Бегло оглядываю его лицо, почему-то думая о том, что мы с ним ни разу не целовались, хотя ни он, ни я не против. Особенно сейчас, когда меня тянет к нему магнетическая сила, сопротивляться которой – смертный грех. Я сейчас умру, если не прикоснусь к нему, но тут толпа народу, и совершенно неважно, что им нет до нас никакого дела.
– Мне долго на тебя смотреть? – тихо спрашивает Билл.
Мотнуть головой или лучше кивнуть? Шагнуть к нему самому или продолжить этот дурацкий транс? Пусть на меня снизойдёт уже что-нибудь. В конце концов Билл дёргается с места и, поначалу порывисто, прижимается губами к моим, а затем движения его снова походят на замедленную съёмку, и я отвечаю на неторопливые действия, то ли с ужасом, то ли с восторгом осознавая тот факт, что целуюсь с Биллом Каулитцем. Мне такого даже не снилось – причём и в хорошем, и в плохом смысле фразы.
Руки сами стискивают края его куртки, я прижимаюсь к нему теснее и уже увереннее переплетаю наши языки, постепенно начиная отрываться всё чаще. Одолевает ощущение того, что меня за голову сначала оттягивают, а потом отпускают, позволяя делать всё, что заблагорассудится. По телу бегут мурашки от лёгких, немного щекочущих прикосновений Билла к щеке и шее, но эту прекрасную пытку я бы добровольно не прекратил ни за что.
– Молодые люди! – окликает нас какая-то женщина, и мы вынуждены отстранится. – Могли бы найти место поукромнее.
Её дочь лет пяти вытаращенными глазами смотрит на нас и машинально дёргает мать за рукав, норовя что-то спросить.
– Извините.
Мы спешим уйти, пока не последовала ещё какая-нибудь фраза.

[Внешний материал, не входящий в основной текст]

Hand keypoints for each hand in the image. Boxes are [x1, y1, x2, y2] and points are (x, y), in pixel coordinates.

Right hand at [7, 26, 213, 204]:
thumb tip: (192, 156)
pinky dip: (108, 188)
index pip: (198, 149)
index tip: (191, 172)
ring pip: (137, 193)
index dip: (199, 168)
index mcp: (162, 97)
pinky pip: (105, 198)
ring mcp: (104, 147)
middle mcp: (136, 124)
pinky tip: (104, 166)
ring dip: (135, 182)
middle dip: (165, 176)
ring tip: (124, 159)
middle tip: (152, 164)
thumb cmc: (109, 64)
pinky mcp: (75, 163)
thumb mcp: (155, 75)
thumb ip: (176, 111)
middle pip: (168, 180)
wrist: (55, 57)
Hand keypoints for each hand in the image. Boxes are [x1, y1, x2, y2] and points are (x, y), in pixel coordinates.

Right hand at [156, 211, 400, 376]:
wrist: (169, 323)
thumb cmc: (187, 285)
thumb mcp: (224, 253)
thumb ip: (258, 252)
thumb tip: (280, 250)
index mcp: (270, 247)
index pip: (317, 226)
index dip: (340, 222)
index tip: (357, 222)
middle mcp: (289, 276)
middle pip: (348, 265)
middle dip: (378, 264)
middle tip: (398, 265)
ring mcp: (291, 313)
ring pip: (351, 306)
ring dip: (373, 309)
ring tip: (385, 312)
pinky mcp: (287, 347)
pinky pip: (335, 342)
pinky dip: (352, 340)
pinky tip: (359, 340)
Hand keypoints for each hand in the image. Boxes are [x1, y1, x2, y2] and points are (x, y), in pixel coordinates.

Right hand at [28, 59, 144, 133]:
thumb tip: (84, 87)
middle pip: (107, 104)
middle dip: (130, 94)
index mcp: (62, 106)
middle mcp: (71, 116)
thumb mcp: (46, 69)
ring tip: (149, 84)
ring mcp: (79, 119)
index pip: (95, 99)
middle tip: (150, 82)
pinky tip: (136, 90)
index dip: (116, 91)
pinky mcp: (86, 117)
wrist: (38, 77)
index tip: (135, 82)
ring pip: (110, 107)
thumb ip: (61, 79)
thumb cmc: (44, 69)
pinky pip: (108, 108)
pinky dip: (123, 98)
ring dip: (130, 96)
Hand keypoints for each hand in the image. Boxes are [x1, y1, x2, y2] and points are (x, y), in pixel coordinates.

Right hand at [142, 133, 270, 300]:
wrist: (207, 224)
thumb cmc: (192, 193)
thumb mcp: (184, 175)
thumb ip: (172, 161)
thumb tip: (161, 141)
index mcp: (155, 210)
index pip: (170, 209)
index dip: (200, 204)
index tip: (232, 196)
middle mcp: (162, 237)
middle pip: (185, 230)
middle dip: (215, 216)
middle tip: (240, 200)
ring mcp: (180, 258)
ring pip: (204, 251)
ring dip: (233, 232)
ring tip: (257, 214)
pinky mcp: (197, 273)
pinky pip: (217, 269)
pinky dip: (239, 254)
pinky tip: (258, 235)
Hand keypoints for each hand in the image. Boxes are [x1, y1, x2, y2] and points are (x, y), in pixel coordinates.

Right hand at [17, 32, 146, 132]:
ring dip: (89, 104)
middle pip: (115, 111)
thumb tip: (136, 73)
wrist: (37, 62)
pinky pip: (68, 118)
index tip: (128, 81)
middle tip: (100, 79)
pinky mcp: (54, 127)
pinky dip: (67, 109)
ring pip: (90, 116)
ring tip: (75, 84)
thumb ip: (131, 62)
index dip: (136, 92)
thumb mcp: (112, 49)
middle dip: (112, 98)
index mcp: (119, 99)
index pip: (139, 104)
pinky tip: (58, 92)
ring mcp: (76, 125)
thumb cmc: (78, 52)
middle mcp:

Да, не самое лучшее место для романтических моментов, но лично я такие вещи, как выяснилось, контролировать не умею. С Биллом вообще сложно что-либо контролировать.
По мере того как площадка остаётся дальше, мне становится всё свободнее, и я бы не отказался полетать где-нибудь или хотя бы промчаться на чём-то с колёсами: энергия заполняет изнутри, и с этим невозможно бороться. Да и не нужно, не тот момент.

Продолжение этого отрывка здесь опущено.